When did you decide to pursue a career in acting? I did my first professional theatre play at the age of nine and it is then that I decided that I want to do this for the rest of my life. However when I got accepted for my Masters in Screen Acting at the Royal Central School of Speech and Drama, (London) I believed that I could do it.

Living in Lahore, as a working actress how do you feel women in this field are generally perceived by the masses?I think the perception towards actresses is slowly changing as more educated people have entered this field. However, I do feel our society is still quite conservative. There is too much debate on the ‘character choices’ and ‘clothes’ of actresses, and the expectation of them to fit in one standard ‘socially acceptable’ mould is quite high. I think this can be quite stifling for not only an actress or artist but also a person in general. I also feel this makes one less daring and limited in the choices and kind of roles one can play without being completely scrutinized.

Pakistani cinema is on the rise with a recent spate of successful films. How do you feel Pakistani cinema is changing and the future for the industry? Due to easy access of other channels, Turkish television shows on our local cable and Bollywood films showcasing in our cinema halls has increased the demand for good quality work. Also with newer technology and the introduction of HD cameras, the film industry has been revolutionized. However due to lack of investment from the private sector the current trend our films is through funding. This has made out films more propaganda an agenda based rather than a creative art form.

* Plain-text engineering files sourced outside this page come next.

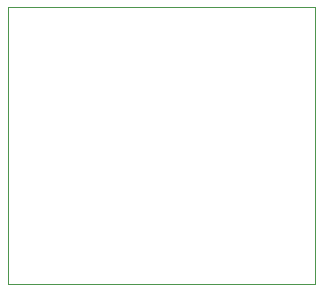
<source format=gbr>
%TF.GenerationSoftware,KiCad,Pcbnew,8.0.2-8.0.2-0~ubuntu22.04.1*%
%TF.CreationDate,2024-05-15T17:42:07+09:00*%
%TF.ProjectId,sensor_emitter_board,73656e73-6f72-45f6-956d-69747465725f,rev?*%
%TF.SameCoordinates,Original*%
%TF.FileFunction,Profile,NP*%
%FSLAX46Y46*%
G04 Gerber Fmt 4.6, Leading zero omitted, Abs format (unit mm)*
G04 Created by KiCad (PCBNEW 8.0.2-8.0.2-0~ubuntu22.04.1) date 2024-05-15 17:42:07*
%MOMM*%
%LPD*%
G01*
G04 APERTURE LIST*
%TA.AperFunction,Profile*%
%ADD10C,0.100000*%
%TD*%
G04 APERTURE END LIST*
D10*
X91500000Y-108500000D02*
X117500000Y-108500000D01*
X117500000Y-85000000D02*
X117500000Y-108500000D01*
X91500000Y-85000000D02*
X117500000Y-85000000D01*
X91500000Y-108500000D02*
X91500000Y-85000000D01*
M02*

</source>
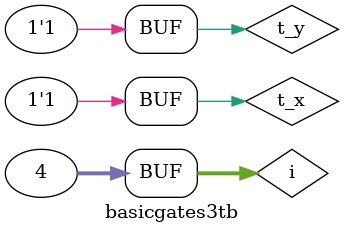
<source format=v>

module basicgates3tb;
wire a_out,o_out,n_out;
reg t_x,t_y;
and3 my_mod1(.x(t_x),.y(t_y),.out(a_out));
or3 my_mod2(.x(t_x),.y(t_y),.out(o_out));
not3 my_mod3(.x(t_x),.out(n_out));
integer i;
initial
begin
$dumpfile("basicgates3.vcd");
$dumpvars(0,basicgates3tb);
$display("Basic Gates using Behavioural level");
$monitor("x = %b | y = %b | x&y = %b | x|y = %b | ~x = %b",t_x,t_y,a_out,o_out,n_out);
for(i=0; i<4; i=i+1) begin
{t_x,t_y} = i;
#5;
end
end
endmodule

</source>
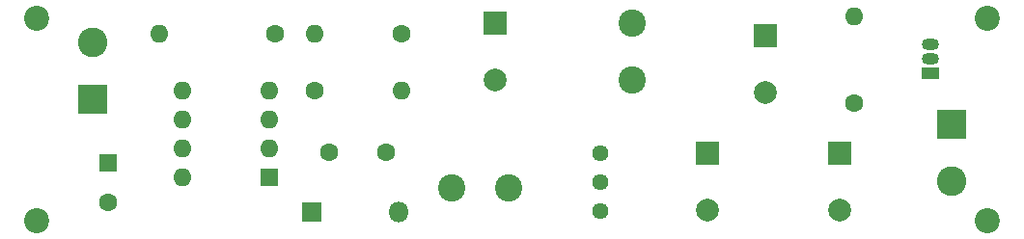
<source format=gbs>
%TF.GenerationSoftware,KiCad,Pcbnew,(5.1.12)-1*%
%TF.CreationDate,2022-12-13T06:15:56+01:00*%
%TF.ProjectId,MC34063_invert,4d433334-3036-4335-9f69-6e766572742e,rev?*%
%TF.SameCoordinates,Original*%
%TF.FileFunction,Soldermask,Bot*%
%TF.FilePolarity,Negative*%
%FSLAX46Y46*%
G04 Gerber Fmt 4.6, Leading zero omitted, Abs format (unit mm)*
G04 Created by KiCad (PCBNEW (5.1.12)-1) date 2022-12-13 06:15:56*
%MOMM*%
%LPD*%
G01*
G04 APERTURE LIST*
%ADD10C,1.600000*%
%ADD11O,1.800000X1.800000*%
%ADD12R,1.800000X1.800000*%
%ADD13C,2.600000*%
%ADD14R,2.600000X2.600000*%
%ADD15C,2.400000*%
%ADD16O,1.600000X1.600000*%
%ADD17C,1.440000*%
%ADD18R,1.600000X1.600000*%
%ADD19R,2.000000X2.000000*%
%ADD20C,2.000000*%
%ADD21C,2.200000*%
%ADD22R,1.500000X1.050000*%
%ADD23O,1.500000X1.050000*%
G04 APERTURE END LIST*
D10*
%TO.C,C2*%
X73200000Y-73400000D03*
X78200000Y-73400000D03*
%TD*%
D11*
%TO.C,D1*%
X79320000Y-78600000D03*
D12*
X71700000Y-78600000D03*
%TD*%
D13*
%TO.C,J1*%
X52500000Y-63700000D03*
D14*
X52500000Y-68700000D03*
%TD*%
%TO.C,J2*%
X127800000Y-70900000D03*
D13*
X127800000Y-75900000D03*
%TD*%
D15*
%TO.C,L1*%
X89000000Y-76500000D03*
X84000000Y-76500000D03*
%TD*%
%TO.C,L2*%
X99800000Y-67000000D03*
X99800000Y-62000000D03*
%TD*%
D10*
%TO.C,R1*%
X68500000Y-63000000D03*
D16*
X58340000Y-63000000D03*
%TD*%
D10*
%TO.C,R2*%
X79600000Y-63000000D03*
D16*
X71980000Y-63000000D03*
%TD*%
D10*
%TO.C,R4*%
X72000000Y-68000000D03*
D16*
X79620000Y-68000000D03*
%TD*%
%TO.C,R5*%
X119300000Y-61480000D03*
D10*
X119300000Y-69100000D03*
%TD*%
D17*
%TO.C,RV1*%
X97000000Y-78580000D03*
X97000000Y-76040000D03*
X97000000Y-73500000D03*
%TD*%
D18*
%TO.C,U1*%
X68000000Y-75600000D03*
D16*
X60380000Y-67980000D03*
X68000000Y-73060000D03*
X60380000Y-70520000D03*
X68000000Y-70520000D03*
X60380000Y-73060000D03*
X68000000Y-67980000D03*
X60380000Y-75600000D03*
%TD*%
D19*
%TO.C,C3*%
X87800000Y-62000000D03*
D20*
X87800000Y-67000000D03*
%TD*%
D19*
%TO.C,C4*%
X106400000Y-73500000D03*
D20*
X106400000Y-78500000D03*
%TD*%
%TO.C,C5*%
X111500000Y-68100000D03*
D19*
X111500000Y-63100000D03*
%TD*%
D20*
%TO.C,C6*%
X118000000Y-78500000D03*
D19*
X118000000Y-73500000D03*
%TD*%
D21*
%TO.C,H1*%
X47600000Y-79400000D03*
%TD*%
%TO.C,H2*%
X47600000Y-61600000D03*
%TD*%
%TO.C,H3*%
X131000000Y-61600000D03*
%TD*%
%TO.C,H4*%
X131000000Y-79400000D03*
%TD*%
D18*
%TO.C,C1*%
X53800000Y-74300000D03*
D10*
X53800000Y-77800000D03*
%TD*%
D22*
%TO.C,Q1*%
X126000000Y-66400000D03*
D23*
X126000000Y-63860000D03*
X126000000Y-65130000D03*
%TD*%
M02*

</source>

What is the biggest challenge facing Pakistani cinema today? One of the biggest reasons for the failure of the Pakistani film industry would be the lack of investment. People have lost the desire to invest in Pakistani films as they have suffered losses due to lack of cinema halls and screens.

Also we need film schools, and training institutes for the performing arts. We have television directors and ad filmmakers making a shift to the Big Screen, however there is still a dearth of scriptwriters, art directors, technicians, sound engineers, choreographers, action directors, etc.

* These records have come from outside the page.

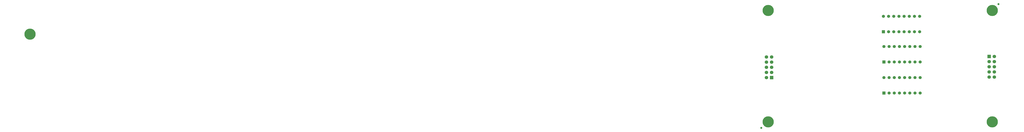
<source format=gbr>
%TF.GenerationSoftware,Altium Limited,Altium Designer,20.1.7 (139)*%
G04 Layer_Color=255*
%FSLAX44Y44*%
%MOMM*%
%TF.SameCoordinates,E03824B4-CBBF-40F0-B96A-956E77447FB1*%
%TF.FilePolarity,Positive*%
%TF.FileFunction,Pads,Bot*%
%TF.Part,Single*%
G01*
G75*
%TA.AperFunction,SMDPad,CuDef*%
%ADD24C,1.0000*%
%TA.AperFunction,ViaPad*%
%ADD25C,5.5000*%
%TA.AperFunction,ComponentPad*%
%ADD26C,1.5000*%
%ADD27R,1.5000X1.5000*%
%ADD28C,1.7000*%
%ADD29R,1.7000X1.7000*%
D24*
X436250Y480500D02*
D03*
X1600750Y1090750D02*
D03*
D25*
X1569750Y509750D02*
D03*
Y1059750D02*
D03*
X469750D02*
D03*
X-3153000Y942750D02*
D03*
X469750Y510250D02*
D03*
D26*
X1038550Y881450D02*
D03*
X1063950D02*
D03*
X1089350D02*
D03*
X1114750D02*
D03*
X1140150D02*
D03*
X1165550D02*
D03*
X1190950D02*
D03*
X1216350D02*
D03*
Y805250D02*
D03*
X1190950D02*
D03*
X1165550D02*
D03*
X1140150D02*
D03*
X1114750D02*
D03*
X1089350D02*
D03*
X1063950D02*
D03*
X1063300Y652300D02*
D03*
X1088700D02*
D03*
X1114100D02*
D03*
X1139500D02*
D03*
X1164900D02*
D03*
X1190300D02*
D03*
X1215700D02*
D03*
Y728500D02*
D03*
X1190300D02*
D03*
X1164900D02*
D03*
X1139500D02*
D03*
X1114100D02*
D03*
X1088700D02*
D03*
X1063300D02*
D03*
X1037900D02*
D03*
X1060600Y954050D02*
D03*
X1086000D02*
D03*
X1111400D02*
D03*
X1136800D02*
D03*
X1162200D02*
D03*
X1187600D02*
D03*
X1213000D02*
D03*
Y1030250D02*
D03*
X1187600D02*
D03*
X1162200D02*
D03*
X1136800D02*
D03*
X1111400D02*
D03*
X1086000D02*
D03*
X1060600D02*
D03*
X1035200D02*
D03*
D27*
X1038550Y805250D02*
D03*
X1037900Y652300D02*
D03*
X1035200Y954050D02*
D03*
D28*
X462000Y728500D02*
D03*
Y753900D02*
D03*
Y804700D02*
D03*
Y830100D02*
D03*
X487400Y753900D02*
D03*
Y804700D02*
D03*
Y830100D02*
D03*
X462000Y779300D02*
D03*
X487400D02*
D03*
X1580250Y832400D02*
D03*
Y807000D02*
D03*
Y756200D02*
D03*
Y730800D02*
D03*
X1554850Y807000D02*
D03*
Y756200D02*
D03*
Y730800D02*
D03*
X1580250Y781600D02*
D03*
X1554850D02*
D03*
D29*
X487400Y728500D02*
D03*
X1554850Y832400D02*
D03*
%TF.MD5,09afd22cbad34d7e9e4127e66cf5e0f6*%
M02*

</source>
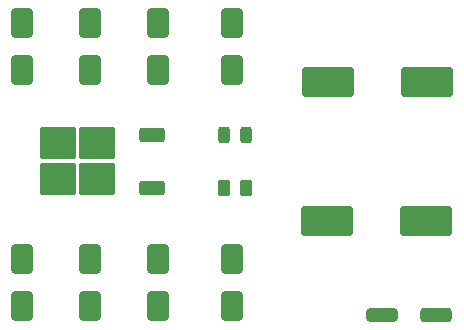
<source format=gbr>
%TF.GenerationSoftware,KiCad,Pcbnew,7.0.8*%
%TF.CreationDate,2024-03-30T21:38:38+07:00*%
%TF.ProjectId,2wd_control_pcbway,3277645f-636f-46e7-9472-6f6c5f706362,rev?*%
%TF.SameCoordinates,Original*%
%TF.FileFunction,Paste,Top*%
%TF.FilePolarity,Positive*%
%FSLAX46Y46*%
G04 Gerber Fmt 4.6, Leading zero omitted, Abs format (unit mm)*
G04 Created by KiCad (PCBNEW 7.0.8) date 2024-03-30 21:38:38*
%MOMM*%
%LPD*%
G01*
G04 APERTURE LIST*
G04 Aperture macros list*
%AMRoundRect*
0 Rectangle with rounded corners*
0 $1 Rounding radius*
0 $2 $3 $4 $5 $6 $7 $8 $9 X,Y pos of 4 corners*
0 Add a 4 corners polygon primitive as box body*
4,1,4,$2,$3,$4,$5,$6,$7,$8,$9,$2,$3,0*
0 Add four circle primitives for the rounded corners*
1,1,$1+$1,$2,$3*
1,1,$1+$1,$4,$5*
1,1,$1+$1,$6,$7*
1,1,$1+$1,$8,$9*
0 Add four rect primitives between the rounded corners*
20,1,$1+$1,$2,$3,$4,$5,0*
20,1,$1+$1,$4,$5,$6,$7,0*
20,1,$1+$1,$6,$7,$8,$9,0*
20,1,$1+$1,$8,$9,$2,$3,0*%
G04 Aperture macros list end*
%ADD10RoundRect,0.250000X0.650000X-1.000000X0.650000X1.000000X-0.650000X1.000000X-0.650000X-1.000000X0*%
%ADD11RoundRect,0.250000X0.850000X0.350000X-0.850000X0.350000X-0.850000X-0.350000X0.850000X-0.350000X0*%
%ADD12RoundRect,0.250000X1.275000X1.125000X-1.275000X1.125000X-1.275000X-1.125000X1.275000X-1.125000X0*%
%ADD13RoundRect,0.301219X1.011780X0.301218X-1.011780X0.301218X-1.011780X-0.301218X1.011780X-0.301218X0*%
%ADD14RoundRect,0.297250X1.015750X0.297250X-1.015750X0.297250X-1.015750X-0.297250X1.015750X-0.297250X0*%
%ADD15RoundRect,0.250000X-1.950000X-1.000000X1.950000X-1.000000X1.950000X1.000000X-1.950000X1.000000X0*%
%ADD16RoundRect,0.250000X-0.262500X-0.450000X0.262500X-0.450000X0.262500X0.450000X-0.262500X0.450000X0*%
%ADD17RoundRect,0.243750X-0.243750X-0.456250X0.243750X-0.456250X0.243750X0.456250X-0.243750X0.456250X0*%
G04 APERTURE END LIST*
D10*
%TO.C,D5*%
X184490000Y-117250000D03*
X184490000Y-113250000D03*
%TD*%
%TO.C,D7*%
X172440000Y-97250000D03*
X172440000Y-93250000D03*
%TD*%
%TO.C,D4*%
X178240000Y-117250000D03*
X178240000Y-113250000D03*
%TD*%
D11*
%TO.C,U3*%
X177700000Y-107280000D03*
D12*
X173075000Y-106525000D03*
X173075000Y-103475000D03*
X169725000Y-106525000D03*
X169725000Y-103475000D03*
D11*
X177700000Y-102720000D03*
%TD*%
D10*
%TO.C,D2*%
X166740000Y-117250000D03*
X166740000Y-113250000D03*
%TD*%
D13*
%TO.C,U4*%
X201786000Y-118000000D03*
D14*
X197214000Y-118000000D03*
%TD*%
D15*
%TO.C,C1*%
X192550000Y-110000000D03*
X200950000Y-110000000D03*
%TD*%
D10*
%TO.C,D3*%
X172490000Y-117250000D03*
X172490000Y-113250000D03*
%TD*%
%TO.C,D9*%
X184490000Y-97250000D03*
X184490000Y-93250000D03*
%TD*%
D16*
%TO.C,R1*%
X183837500Y-107250000D03*
X185662500Y-107250000D03*
%TD*%
D15*
%TO.C,C2*%
X192600000Y-98250000D03*
X201000000Y-98250000D03*
%TD*%
D17*
%TO.C,D1*%
X183812500Y-102750000D03*
X185687500Y-102750000D03*
%TD*%
D10*
%TO.C,D6*%
X166690000Y-97250000D03*
X166690000Y-93250000D03*
%TD*%
%TO.C,D8*%
X178190000Y-97250000D03*
X178190000Y-93250000D03*
%TD*%
M02*

</source>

What is your message to other aspiring actors/actresses? There’s no one path to take and every actor will find their own way. This industry is full of opinions and one shouldn’t listen to any one who tells you that there is only one way to do it. Don’t follow the herd. ‘Believe in yourself, your talent and find your own way.’

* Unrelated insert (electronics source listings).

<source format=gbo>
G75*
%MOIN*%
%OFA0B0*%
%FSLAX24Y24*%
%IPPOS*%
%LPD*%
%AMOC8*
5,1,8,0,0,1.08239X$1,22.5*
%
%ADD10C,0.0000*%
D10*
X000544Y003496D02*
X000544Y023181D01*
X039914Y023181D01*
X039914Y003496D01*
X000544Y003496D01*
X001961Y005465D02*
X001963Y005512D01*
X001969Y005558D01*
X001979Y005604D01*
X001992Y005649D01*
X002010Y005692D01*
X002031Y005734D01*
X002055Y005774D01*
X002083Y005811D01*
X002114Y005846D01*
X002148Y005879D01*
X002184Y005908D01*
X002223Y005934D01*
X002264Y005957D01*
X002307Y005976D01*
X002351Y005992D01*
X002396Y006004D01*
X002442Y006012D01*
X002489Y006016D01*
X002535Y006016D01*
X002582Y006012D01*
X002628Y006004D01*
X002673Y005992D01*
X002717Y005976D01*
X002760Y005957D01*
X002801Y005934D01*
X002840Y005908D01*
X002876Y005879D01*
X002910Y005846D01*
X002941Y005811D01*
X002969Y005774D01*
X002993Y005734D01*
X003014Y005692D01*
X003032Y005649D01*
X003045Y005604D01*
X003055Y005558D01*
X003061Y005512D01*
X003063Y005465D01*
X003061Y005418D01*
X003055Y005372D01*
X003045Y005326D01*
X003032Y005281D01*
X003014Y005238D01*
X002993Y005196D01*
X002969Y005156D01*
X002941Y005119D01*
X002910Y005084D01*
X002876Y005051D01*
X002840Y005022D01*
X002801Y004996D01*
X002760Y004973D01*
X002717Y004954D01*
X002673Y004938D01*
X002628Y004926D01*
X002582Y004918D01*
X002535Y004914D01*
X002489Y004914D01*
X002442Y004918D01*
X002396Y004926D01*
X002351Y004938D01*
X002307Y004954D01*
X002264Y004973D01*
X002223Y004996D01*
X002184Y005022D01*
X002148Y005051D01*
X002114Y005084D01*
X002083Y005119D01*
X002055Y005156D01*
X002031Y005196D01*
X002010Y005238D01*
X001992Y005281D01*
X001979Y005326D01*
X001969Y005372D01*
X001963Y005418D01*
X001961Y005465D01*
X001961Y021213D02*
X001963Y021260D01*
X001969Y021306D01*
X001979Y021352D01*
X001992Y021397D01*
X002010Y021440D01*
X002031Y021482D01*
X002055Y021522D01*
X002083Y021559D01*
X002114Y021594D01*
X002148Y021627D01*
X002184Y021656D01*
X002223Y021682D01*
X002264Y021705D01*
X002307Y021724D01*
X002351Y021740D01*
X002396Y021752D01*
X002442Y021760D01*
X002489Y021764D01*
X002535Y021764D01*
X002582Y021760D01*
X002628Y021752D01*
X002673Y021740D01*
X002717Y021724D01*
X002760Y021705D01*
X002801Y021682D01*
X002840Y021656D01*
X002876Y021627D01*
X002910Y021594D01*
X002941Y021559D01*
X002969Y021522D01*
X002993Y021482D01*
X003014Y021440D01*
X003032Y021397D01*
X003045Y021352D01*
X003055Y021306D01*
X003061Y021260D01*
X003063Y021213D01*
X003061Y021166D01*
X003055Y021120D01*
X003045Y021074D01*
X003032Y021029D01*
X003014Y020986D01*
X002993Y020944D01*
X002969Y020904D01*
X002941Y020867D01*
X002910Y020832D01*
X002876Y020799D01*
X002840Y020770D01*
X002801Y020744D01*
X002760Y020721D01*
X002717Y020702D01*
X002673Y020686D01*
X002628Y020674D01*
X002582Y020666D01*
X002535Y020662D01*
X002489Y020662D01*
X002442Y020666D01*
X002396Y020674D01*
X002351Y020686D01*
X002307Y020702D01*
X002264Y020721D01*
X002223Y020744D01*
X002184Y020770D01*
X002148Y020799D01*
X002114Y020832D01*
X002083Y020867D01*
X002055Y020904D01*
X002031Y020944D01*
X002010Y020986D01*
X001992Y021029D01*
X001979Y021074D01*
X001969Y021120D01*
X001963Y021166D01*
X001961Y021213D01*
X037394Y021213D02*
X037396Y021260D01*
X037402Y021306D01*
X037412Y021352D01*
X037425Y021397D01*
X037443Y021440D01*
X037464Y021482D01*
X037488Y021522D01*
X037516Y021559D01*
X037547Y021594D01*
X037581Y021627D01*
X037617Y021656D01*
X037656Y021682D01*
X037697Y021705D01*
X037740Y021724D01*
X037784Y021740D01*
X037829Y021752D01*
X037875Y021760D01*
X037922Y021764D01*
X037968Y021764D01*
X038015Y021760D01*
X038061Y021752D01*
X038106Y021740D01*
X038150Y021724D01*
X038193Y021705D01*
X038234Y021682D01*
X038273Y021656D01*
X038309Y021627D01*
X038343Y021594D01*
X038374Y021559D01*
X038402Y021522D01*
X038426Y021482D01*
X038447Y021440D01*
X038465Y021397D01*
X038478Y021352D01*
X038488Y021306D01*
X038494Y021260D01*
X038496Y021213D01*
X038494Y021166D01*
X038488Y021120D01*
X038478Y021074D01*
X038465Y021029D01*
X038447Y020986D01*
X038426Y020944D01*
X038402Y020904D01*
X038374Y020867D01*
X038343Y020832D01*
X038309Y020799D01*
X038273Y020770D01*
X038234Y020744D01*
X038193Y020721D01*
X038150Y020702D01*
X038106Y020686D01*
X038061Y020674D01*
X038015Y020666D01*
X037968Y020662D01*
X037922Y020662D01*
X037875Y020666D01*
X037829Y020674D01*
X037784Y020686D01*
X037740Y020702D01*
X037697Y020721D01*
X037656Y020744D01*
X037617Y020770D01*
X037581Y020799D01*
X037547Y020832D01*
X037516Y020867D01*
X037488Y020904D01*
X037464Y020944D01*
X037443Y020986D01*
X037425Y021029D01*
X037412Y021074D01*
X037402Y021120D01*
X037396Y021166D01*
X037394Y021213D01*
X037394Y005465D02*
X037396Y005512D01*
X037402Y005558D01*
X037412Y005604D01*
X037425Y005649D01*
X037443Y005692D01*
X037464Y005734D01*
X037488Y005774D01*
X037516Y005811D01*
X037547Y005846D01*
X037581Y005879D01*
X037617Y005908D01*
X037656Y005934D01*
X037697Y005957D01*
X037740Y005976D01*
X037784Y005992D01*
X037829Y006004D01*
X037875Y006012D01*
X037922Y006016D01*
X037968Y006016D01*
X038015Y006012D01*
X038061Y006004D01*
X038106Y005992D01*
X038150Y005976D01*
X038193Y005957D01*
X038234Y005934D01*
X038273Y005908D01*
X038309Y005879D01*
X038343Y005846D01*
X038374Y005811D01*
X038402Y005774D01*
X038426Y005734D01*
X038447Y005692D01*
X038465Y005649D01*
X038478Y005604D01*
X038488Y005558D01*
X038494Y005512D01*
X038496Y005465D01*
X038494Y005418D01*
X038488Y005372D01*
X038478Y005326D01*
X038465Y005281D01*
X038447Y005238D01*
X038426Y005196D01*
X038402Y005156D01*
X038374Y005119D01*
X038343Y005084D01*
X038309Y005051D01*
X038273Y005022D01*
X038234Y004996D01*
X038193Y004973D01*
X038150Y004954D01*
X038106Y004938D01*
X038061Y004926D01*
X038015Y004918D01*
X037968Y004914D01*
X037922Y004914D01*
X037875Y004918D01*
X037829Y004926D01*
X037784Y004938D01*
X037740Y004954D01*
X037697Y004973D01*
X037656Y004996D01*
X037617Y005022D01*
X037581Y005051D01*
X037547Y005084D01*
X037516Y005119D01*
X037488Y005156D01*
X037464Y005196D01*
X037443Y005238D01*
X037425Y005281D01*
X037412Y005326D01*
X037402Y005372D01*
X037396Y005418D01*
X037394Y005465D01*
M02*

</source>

Name one filmmaker you would like to work with (international). Imtiaz Ali and Deepa Mehta.

Your inspiration? Nature, Books, Movies, Performances, Art and People.

There are many south Asians who are now working in the Western film industries. Directors such as Gurinder Chadha, Mira Nair and Asif Kapadia have always kept an eye on talent from the Asian sub-continent. Are there any plans to act in the UK?Definitely, I have always wanted to work in the western film industries as you get to learn so much considering they have a more advanced film industry. Since my training as an actor is from RCSSD I am quite comfortable working in the UK. One of the things that I love about acting is working with different people and exploring different cultures as I feel it helps one grow as a person and therefore as an actor. And I have been fortunate enough to work with many directors from different cultures, e.g. when I performed a one woman show titled “Dance without Movement” for 3 weeks at the Edinburgh Fringe Festival and recently I worked with a Danish director when I performed “The Border” at the April Fest in Holstebro, which is the largest Children’s Theatre festival in the world.


London or Lahore? London.

Amitabh Bachchan or Denzel Washington? Amitabh Bachchan.

Bollywood or Hollywood or Lollywood? Growing up Bollywood has influenced me the most as an actor. But I would love to work in Hollywood, Bollywood and Lollywood as long as I’m part of stories that touch hearts, connect with people, entertain people, and hopefully be part of meaningful cinema.

Cats or dogs? I’m not a Pet Person.

Football or Cricket? Cricket.

Lamb Masala or Fish and Chips? Lamb Masala. When it comes to food I’m a complete “Desi girl”.

Mercedes or BMW? BMW

Meryl Streep or Helen Mirren? Meryl Streep.